The Installed Base Is the Missing Layer

Definition: The installed base is the universe of products a manufacturer has sold and currently has operating in the field. Spare parts, maintenance contracts, refits, and predictive services all trace back to knowing what is installed, where, and for whom.

The report articulates a clear need: manufacturers want to grow services revenue, retain customers, and manage aftermarket obligations more effectively. Their current tools — CRM, ERP, field service, warranty management — each hold a piece of the puzzle, but none provide the unified, customer-centric view needed to drive aftermarket growth.

What’s often missing from these discussions is the concept of the installed base as the organizing principle. The installed base is the foundation on which all aftermarket revenue sits.

Companies that build their aftermarket strategy around installed base intelligence, rather than retrofitting a sales-oriented CRM or bolting together five different applications, are the ones finding a way through the complexity this report describes.

The Bottom Line

When a major enterprise platform vendor commissions research and the findings essentially say “current solutions, including ours, aren’t getting the job done for industrial aftermarket” – that’s a signal worth paying attention to.

The manufacturers in this study are telling us three things:

  1. Services revenue is the future, and it’s no longer optional as product margins erode.
  2. The current software stack is fragmented and inadequate for managing the post-sale customer lifecycle.
  3. They want a unified, customer-centric approach – not more point solutions.

For industrial manufacturers navigating this shift, the path forward isn’t about finding a better CRM or a bigger ERP. It’s about putting the installed base at the center of the aftermarket strategy and building outward from there.


Frequently Asked Questions

Why doesn’t traditional CRM work for industrial aftermarket?

Traditional CRM was built in the 1980s as contact management software for sales teams. CRM is structured around leads, opportunities, and deals – not around the long tail of post-sale obligations like service contracts, spare parts, refits, and predictive maintenance. Industrial aftermarket revenue depends on knowing what is installed, where, and how it is performing. CRM does not natively model that.

What is installed base intelligence?

Installed base intelligence is the practice of unifying data about every product a manufacturer has sold, including configuration, location, contract status, service history, and contacts, into a single source of truth. That unified view becomes the organizing principle for aftermarket sales, service, and renewals.

How many software systems do manufacturers use to manage the customer lifecycle?

According to the December 2025 ServiceNow-commissioned study, manufacturers use an average of nearly six different software products to manage the customer lifecycle, and close to five just for the post-sale aftermarket portion.

Why are industrial manufacturers shifting toward services revenue?

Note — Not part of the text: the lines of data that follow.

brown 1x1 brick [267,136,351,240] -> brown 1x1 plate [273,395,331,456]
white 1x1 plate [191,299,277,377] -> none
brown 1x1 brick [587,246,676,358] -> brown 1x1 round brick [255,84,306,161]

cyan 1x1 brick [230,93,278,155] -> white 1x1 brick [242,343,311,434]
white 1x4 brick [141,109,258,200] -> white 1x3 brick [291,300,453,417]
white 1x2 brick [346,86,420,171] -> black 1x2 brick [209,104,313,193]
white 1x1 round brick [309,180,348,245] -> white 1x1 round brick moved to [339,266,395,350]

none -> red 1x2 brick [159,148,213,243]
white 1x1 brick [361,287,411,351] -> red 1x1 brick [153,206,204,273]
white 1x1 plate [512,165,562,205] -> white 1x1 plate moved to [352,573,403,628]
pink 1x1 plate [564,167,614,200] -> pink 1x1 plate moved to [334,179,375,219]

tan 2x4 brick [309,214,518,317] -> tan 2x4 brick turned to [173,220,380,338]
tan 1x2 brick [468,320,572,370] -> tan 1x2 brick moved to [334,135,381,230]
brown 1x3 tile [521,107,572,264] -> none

Product margins are under pressure from tariffs and input cost inflation – reportedly up to 15% higher for most manufacturers. Services categories like performance-based contracts, predictive analytics, spare parts, and lifecycle extensions carry higher margins and are tied directly to the installed base, making services the most accessible growth lever.

Do manufacturers want to replace their existing software stack?

No. The study found manufacturers want an orchestration layer that connects existing systems – CRM, ERP, field service, warranty management – rather than another rip-and-replace project. They want a unified customer-centric view, not more point solutions.